FALAMOS DE TOPONÍMIA DE OUTEIRO SECO
Depois desta paragem forçada por vários motivos, voltamos novamente à lida, e esperamos que seja por muito tempo.
Iniciámos este espaço sobre um tema muito curioso, nomes que já não existem, e outros que vão resistindo.
Quando falamos de património histórico, devemos ter em conta que não estamos apenas a falar de monumentos, estátuas ou praças, etc…, ou seja a cultura material.
A toponímia de uma aldeia ou de uma determinada região, tem um enquadramento cultural e pertence também ao domínio da percepção que o homem tem sobre o território que o rodeia.
O estudo da toponímia permite a compreensão dos valores e das tradições de um povo. As populações locais por vezes guardam na sua memória colectiva nomes que identificam um determinado local, mas muitas das vezes elas não compreendem o significado, desses elementos nem a origem dos mesmos.
Por este motivo, o estudo da toponímia local é sempre uma mais-valia para a história local, e para o conhecimento da memória colectiva.
O povo é o principal gerador destes nomes, muitas das vezes baseados na tradição ou em determinados acontecimentos nesse local.
As Juntas de Freguesia têm aqui um papel importante na preservação da toponímia local.
Decidi fazer a análise de alguns documentos antigos.
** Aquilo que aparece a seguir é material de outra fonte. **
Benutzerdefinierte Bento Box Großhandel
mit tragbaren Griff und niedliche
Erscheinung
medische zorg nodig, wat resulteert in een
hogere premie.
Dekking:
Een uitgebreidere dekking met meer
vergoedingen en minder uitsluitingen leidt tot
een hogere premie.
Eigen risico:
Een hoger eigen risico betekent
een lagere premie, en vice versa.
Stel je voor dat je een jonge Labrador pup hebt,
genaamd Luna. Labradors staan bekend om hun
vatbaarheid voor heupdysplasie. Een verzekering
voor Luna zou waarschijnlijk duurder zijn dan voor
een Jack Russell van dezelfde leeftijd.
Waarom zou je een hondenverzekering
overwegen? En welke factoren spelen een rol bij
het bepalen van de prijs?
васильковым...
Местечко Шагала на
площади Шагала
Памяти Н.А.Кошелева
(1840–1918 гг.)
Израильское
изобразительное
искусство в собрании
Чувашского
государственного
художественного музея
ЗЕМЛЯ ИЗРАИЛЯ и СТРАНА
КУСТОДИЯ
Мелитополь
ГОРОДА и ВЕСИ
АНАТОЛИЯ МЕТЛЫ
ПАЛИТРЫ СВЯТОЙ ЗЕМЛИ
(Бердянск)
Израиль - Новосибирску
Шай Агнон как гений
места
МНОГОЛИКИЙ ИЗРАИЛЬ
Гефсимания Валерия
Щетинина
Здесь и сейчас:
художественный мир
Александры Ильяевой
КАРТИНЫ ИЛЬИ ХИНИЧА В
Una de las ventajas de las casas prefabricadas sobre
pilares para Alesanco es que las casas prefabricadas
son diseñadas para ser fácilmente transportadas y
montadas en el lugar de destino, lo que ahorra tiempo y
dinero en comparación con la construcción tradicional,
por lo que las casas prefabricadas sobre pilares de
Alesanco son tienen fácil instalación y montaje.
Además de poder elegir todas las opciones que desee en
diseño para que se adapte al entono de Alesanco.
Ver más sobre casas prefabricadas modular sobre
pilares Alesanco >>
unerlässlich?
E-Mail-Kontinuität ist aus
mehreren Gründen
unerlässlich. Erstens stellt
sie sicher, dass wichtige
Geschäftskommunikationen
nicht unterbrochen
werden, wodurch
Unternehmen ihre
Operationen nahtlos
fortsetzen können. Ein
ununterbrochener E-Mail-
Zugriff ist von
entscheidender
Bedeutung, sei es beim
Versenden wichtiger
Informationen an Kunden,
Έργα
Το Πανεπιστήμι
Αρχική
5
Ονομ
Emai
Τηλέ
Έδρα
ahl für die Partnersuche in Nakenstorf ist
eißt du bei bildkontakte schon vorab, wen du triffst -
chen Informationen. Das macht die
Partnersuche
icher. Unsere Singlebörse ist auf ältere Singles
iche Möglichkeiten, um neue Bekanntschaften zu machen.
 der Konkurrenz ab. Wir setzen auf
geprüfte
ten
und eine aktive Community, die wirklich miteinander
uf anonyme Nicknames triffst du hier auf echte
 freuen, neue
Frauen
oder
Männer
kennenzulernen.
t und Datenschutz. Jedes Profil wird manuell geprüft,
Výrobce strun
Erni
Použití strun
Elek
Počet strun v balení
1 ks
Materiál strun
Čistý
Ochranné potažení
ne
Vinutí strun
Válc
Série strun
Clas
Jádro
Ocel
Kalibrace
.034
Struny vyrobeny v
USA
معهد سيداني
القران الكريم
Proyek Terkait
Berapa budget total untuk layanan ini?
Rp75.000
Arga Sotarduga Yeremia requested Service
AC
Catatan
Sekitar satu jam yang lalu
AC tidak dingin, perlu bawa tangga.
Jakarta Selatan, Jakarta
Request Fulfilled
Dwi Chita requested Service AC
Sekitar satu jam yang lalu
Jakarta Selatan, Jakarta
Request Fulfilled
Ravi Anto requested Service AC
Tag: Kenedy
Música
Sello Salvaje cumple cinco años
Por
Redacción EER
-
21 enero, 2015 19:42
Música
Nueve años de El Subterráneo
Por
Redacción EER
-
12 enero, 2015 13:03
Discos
Nesses documentos não são mencionados os nomes das ruas da aldeia de Outeiro Seco, sendo a divisão da aldeia feita apenas por Bairros, muitos desses Bairros já contam séculos e séculos de existência, outros mudaram de nome.
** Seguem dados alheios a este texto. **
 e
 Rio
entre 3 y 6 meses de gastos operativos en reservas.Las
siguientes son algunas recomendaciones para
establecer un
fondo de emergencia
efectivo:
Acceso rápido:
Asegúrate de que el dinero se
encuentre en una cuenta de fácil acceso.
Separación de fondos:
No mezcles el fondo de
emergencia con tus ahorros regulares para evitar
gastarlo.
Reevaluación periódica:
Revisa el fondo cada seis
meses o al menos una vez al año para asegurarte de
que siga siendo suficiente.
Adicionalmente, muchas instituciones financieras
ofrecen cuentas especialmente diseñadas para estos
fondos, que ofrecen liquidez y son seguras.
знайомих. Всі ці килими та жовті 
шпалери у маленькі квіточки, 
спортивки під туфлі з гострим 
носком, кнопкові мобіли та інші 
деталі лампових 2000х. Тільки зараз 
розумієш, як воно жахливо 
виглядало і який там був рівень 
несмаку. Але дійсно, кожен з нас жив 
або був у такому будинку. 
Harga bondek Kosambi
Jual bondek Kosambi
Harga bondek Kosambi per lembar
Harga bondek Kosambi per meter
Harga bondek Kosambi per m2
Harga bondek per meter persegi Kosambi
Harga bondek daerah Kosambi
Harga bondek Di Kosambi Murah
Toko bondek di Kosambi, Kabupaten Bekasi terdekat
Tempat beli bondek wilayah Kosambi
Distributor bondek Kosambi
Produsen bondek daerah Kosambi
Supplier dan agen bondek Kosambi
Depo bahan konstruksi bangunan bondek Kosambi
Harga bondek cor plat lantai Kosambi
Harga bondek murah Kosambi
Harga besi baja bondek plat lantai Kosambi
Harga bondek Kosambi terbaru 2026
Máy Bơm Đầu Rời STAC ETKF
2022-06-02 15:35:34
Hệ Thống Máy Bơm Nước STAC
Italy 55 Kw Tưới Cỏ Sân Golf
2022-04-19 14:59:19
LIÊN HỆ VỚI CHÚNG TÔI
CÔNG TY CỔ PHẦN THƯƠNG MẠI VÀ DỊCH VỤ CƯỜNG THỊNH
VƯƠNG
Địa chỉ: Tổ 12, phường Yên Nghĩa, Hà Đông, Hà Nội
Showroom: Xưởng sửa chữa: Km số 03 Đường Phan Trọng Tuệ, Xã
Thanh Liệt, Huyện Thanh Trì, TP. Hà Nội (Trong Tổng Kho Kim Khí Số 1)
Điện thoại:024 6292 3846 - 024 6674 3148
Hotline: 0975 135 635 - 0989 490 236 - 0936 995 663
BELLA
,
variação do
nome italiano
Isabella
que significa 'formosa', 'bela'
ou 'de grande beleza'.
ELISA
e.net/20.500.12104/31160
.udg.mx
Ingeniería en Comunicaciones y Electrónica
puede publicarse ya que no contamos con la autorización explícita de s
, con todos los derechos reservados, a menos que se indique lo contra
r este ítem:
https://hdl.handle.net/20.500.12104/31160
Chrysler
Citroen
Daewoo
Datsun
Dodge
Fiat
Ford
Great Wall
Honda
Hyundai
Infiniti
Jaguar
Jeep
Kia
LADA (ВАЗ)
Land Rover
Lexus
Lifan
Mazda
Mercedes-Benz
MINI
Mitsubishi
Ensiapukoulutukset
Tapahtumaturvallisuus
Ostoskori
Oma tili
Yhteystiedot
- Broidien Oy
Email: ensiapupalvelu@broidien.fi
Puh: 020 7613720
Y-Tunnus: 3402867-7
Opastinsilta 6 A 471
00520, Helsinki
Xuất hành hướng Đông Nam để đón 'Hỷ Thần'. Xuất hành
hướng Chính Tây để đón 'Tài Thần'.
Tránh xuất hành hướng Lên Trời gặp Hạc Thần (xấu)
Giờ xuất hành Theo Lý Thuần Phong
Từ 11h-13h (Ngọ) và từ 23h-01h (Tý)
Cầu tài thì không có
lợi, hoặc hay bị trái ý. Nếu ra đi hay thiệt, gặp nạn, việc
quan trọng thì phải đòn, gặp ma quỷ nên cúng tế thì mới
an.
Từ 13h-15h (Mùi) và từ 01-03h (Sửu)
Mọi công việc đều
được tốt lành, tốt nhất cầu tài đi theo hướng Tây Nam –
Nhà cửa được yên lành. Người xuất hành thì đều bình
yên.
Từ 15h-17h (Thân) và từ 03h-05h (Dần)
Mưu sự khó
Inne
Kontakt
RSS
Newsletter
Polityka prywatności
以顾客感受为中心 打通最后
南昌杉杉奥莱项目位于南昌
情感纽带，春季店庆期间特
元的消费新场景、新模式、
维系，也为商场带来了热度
- Bairro do Papeiro, é mencionado num documento de 1630, mantendo ainda hoje o seu nome.
- Bairro do Pontão, mencionado no mesmo documento, e ainda mantem o seu nome.
- Bairro do Eiró, mencionado no mesmo documento, e ainda mantem o seu nome.
- Bairro do Penedo, mencionado também no documento, tendo este bairro aquando da construção da igreja, mudado para Bairro da Igreja, vindo mais tarde a regressar novamente a Bairro do Penedo.
- Bairro da Portela, não conseguimos descobrir a sua localização.
- Num documento de 1728 descobrimos o Bairro do Curro, aqui ficamos sem respiração, onde seria o dito Bairro, mais uns documentos e num documento de 1733, e para nosso espanto descobrimos o seguinte: "Maria Sobrinho e Capitão de Cavalos José Álvares Ferreira, moradores no Bairro do Curro". Nada mais, o dito bairro estava localizado, sendo ainda hoje denominado de Bairro de Santa Rita.
- Em outro documento de 1731 e 1734, aparece o Bairro da Soenga, este por mais voltas não descobrimos a sua localização.
- Em outro documento de 1731 e 1734, aparece mencionado o Bairro da Mouchica, este embora já tenha sido alterado o seu nome, os mais velhos sabem onde fica.
- Noutro documento de 1800 aparece o Bairro da Sra. do Rosário, fica junto da referida Capela, nesse Bairro aparece mencionada a Família Agrela.
Hoje todas as ruas da aldeia têm uma placa com o nome. Não sabemos qual a base dessa denominação.
Nós apenas queremos trazer aqui para conhecimento dos mais jovens o Outeiro Seco desaparecido, e esquecido pela memória colectiva.